Ahmed Adan Habane is listed as being in the business of property letting, and based at Dove Street in Kingsdown.

He defaulted on £32,334.25 in tax between April 2015 and April 2017, resulting in HMRC handing him a penalty of £20,936.42.

Autotec

Autotec, on Lower Redland Road, dodged £37,263 in tax between September 2016 and November 2017, which led to the MOT and service centre receiving a penalty of £20,867.28.

Companies House lists Autotec as being subject to an active proposal for strike-off from the register. It says accounts are overdue and should have been filed by the end of February 2019.

Hari Krishnan’s Kitchen

Hari Krishnan’s Kitchen, on Zetland Road in Redland, defaulted on £61,222.67 between April 2015 and April 2017, for which it was handed a £42,855.86 penalty.

HMRC lists the Indian restaurant’s director at the time of the evasion as Balamuralikrishannair Thekketh. Companies House says Harikrishnan’s Kitchen Limited, run by Thekketh, dissolved in March 2020 due to voluntary strike-off.

It does not appear to have been replaced by a new business on the Companies House register, but a restaurant named Hari Krishnan’s Kitchen still trades on the site at the time of writing.

Longacre

The entrance to the trading estate
The entrance to Barnack Trading Estate

Longacre (Bristol) Ltd, a shopfitting and building company based at Barnack Trading Estate in Bedminster, failed to pay £85,502.34 in tax between April 2014 and March 2017. The business received a £55,705.94 penalty.

Longacre bills itself on its website “official contractors to Gloucestershire County Cricket Club and The Clifton Club in Bristol”, as well as a member of the Federation of Master Builders.

But a spokesman for the cricket club said it is not affiliated to Longacre “in any official way”, adding: “The company has previously carried work out at the club but has not done so for several years.

“At the time the club was not aware of any financial irregularities related to Longacre and if we did, would not have entered into business with them.”

Longacre’s only active director is Adrian Napper, who was appointed on 2004 and has been sole director of the company since Lesley Napper resigned in 2010, according to Companies House.

Mike Phillips Transport Ltd

Mike Phillips Transport Ltd, based on Blackacre in Whitchurch, dodged £38,679 in tax between 2014 and 2017. The tarmac transportation firm received a penalty of £24,689.

Companies House says the business has one director, Michael Phillips, who is also a director at MPS Services, an MOT and repair garage on Staunton Lane.

Mike Phillips Transport Ltd is “active” according to Companies House, but there is a proposal for strike-off because it has not posted accounts since 2018.

Following the appearance on the list, an MPS spokesperson said Mike Phillips Transport Ltd had not traded for more than three years.

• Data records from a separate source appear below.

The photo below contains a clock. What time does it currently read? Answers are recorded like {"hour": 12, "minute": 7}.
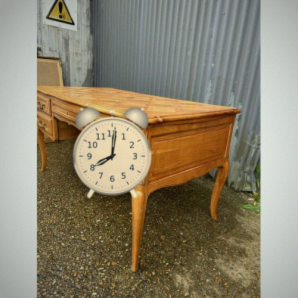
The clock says {"hour": 8, "minute": 1}
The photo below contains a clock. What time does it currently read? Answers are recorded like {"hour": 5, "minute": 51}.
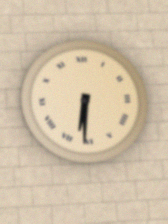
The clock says {"hour": 6, "minute": 31}
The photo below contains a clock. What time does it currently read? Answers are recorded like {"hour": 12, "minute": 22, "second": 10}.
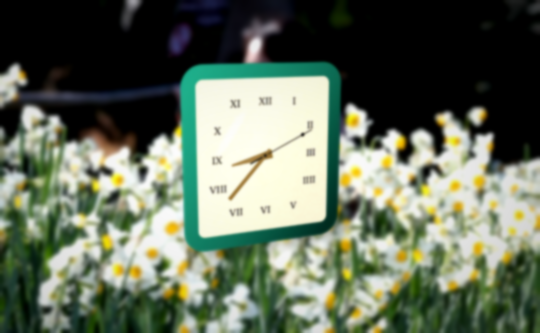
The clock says {"hour": 8, "minute": 37, "second": 11}
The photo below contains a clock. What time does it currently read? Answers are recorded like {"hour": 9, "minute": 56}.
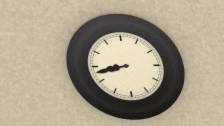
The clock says {"hour": 8, "minute": 43}
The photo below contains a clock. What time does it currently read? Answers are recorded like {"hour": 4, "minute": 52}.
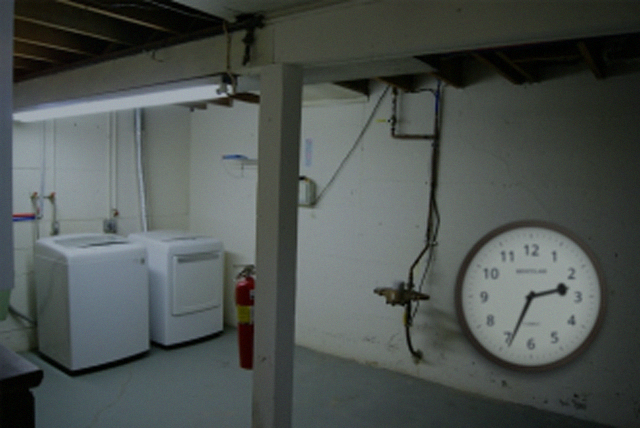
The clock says {"hour": 2, "minute": 34}
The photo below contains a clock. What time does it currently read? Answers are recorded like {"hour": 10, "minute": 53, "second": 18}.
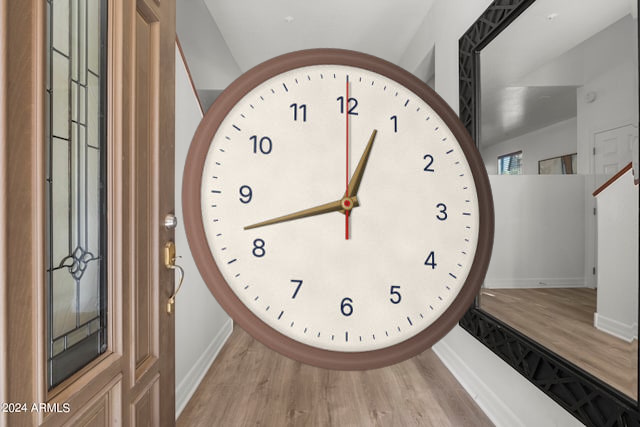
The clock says {"hour": 12, "minute": 42, "second": 0}
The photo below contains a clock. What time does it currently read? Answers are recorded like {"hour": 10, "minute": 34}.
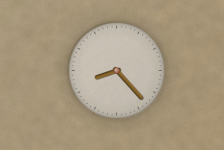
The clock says {"hour": 8, "minute": 23}
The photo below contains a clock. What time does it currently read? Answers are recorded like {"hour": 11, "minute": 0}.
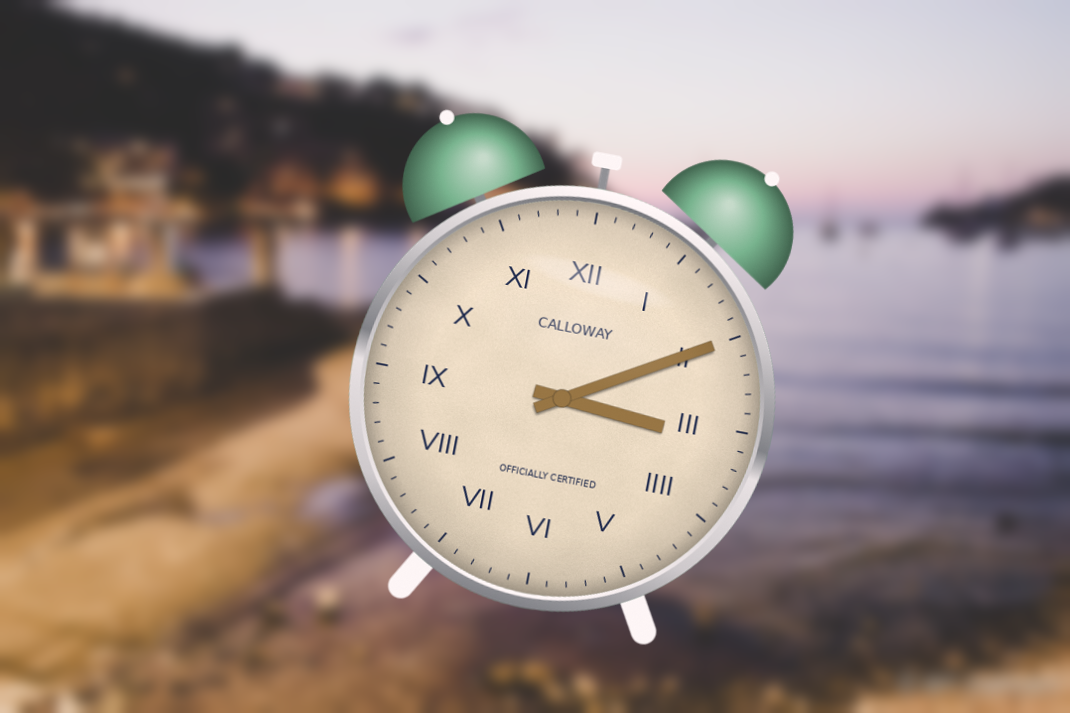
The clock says {"hour": 3, "minute": 10}
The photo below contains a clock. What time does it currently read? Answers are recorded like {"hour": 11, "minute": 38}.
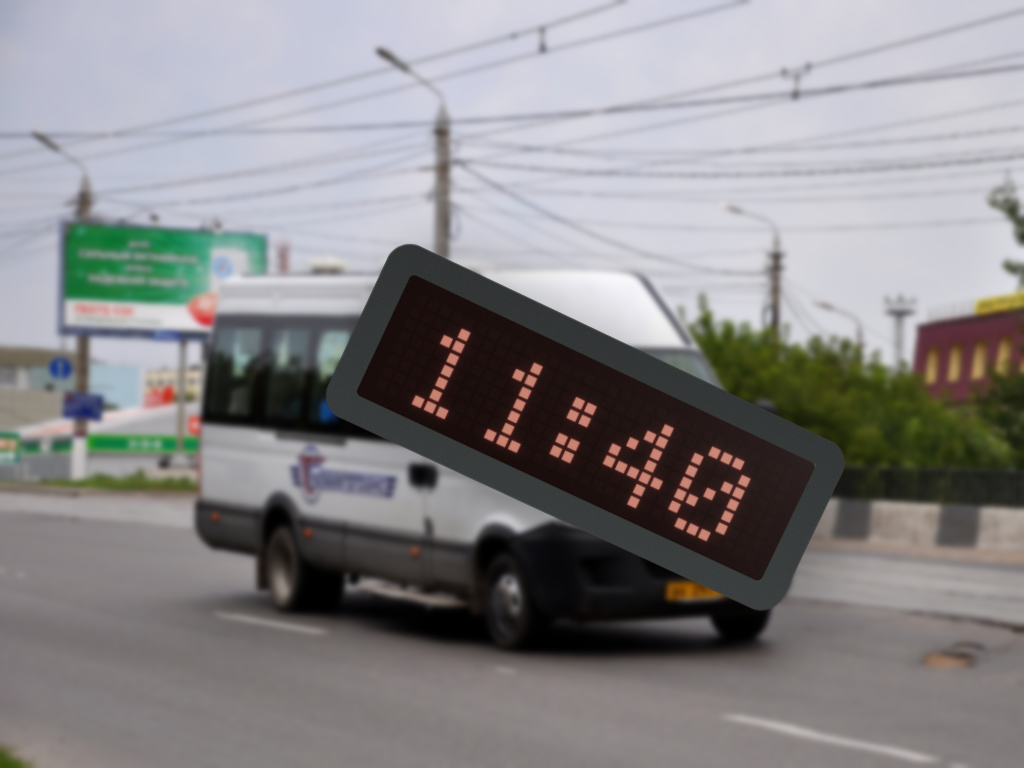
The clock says {"hour": 11, "minute": 40}
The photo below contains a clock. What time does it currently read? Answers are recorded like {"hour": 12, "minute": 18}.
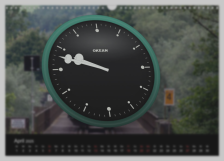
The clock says {"hour": 9, "minute": 48}
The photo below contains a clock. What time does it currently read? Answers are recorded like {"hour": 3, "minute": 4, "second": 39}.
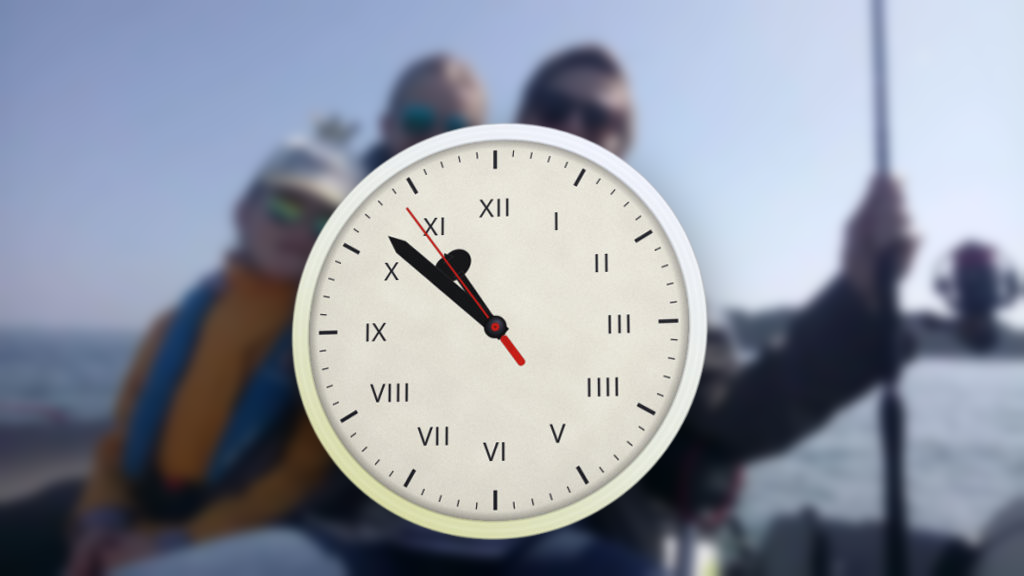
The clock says {"hour": 10, "minute": 51, "second": 54}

He added: “What HMRC do not tell you is that this figure is mostly assessments made by someone who retired shortly after issue and no one else will take over the case to sort it out.

“HMRC advised they were going to allow strike-off to close the case and they have now issued this. It is all nonsense. We could prove there is very little to pay if HMRC were interested.”

What happens if you are named on HMRC’s list?

HMRC says: “If the additional tax and / or penalty is not paid within 30 days, the debt will be passed to colleagues within HMRC’s Debt Management who will take further steps in order to recover the amounts outstanding.

“We are committed to making sure people pay the tax they owe. For the minority who refuse to pay, HMRC has a range of tools available and we are able to publish the names of those penalised under civil procedures for deliberately defaulting on certain tax obligations.”

The Government department’s website warns: “If you wait until HMRC investigates you, and do not provide all the information we need right at the start of the investigation, you run the risk of having your details published.”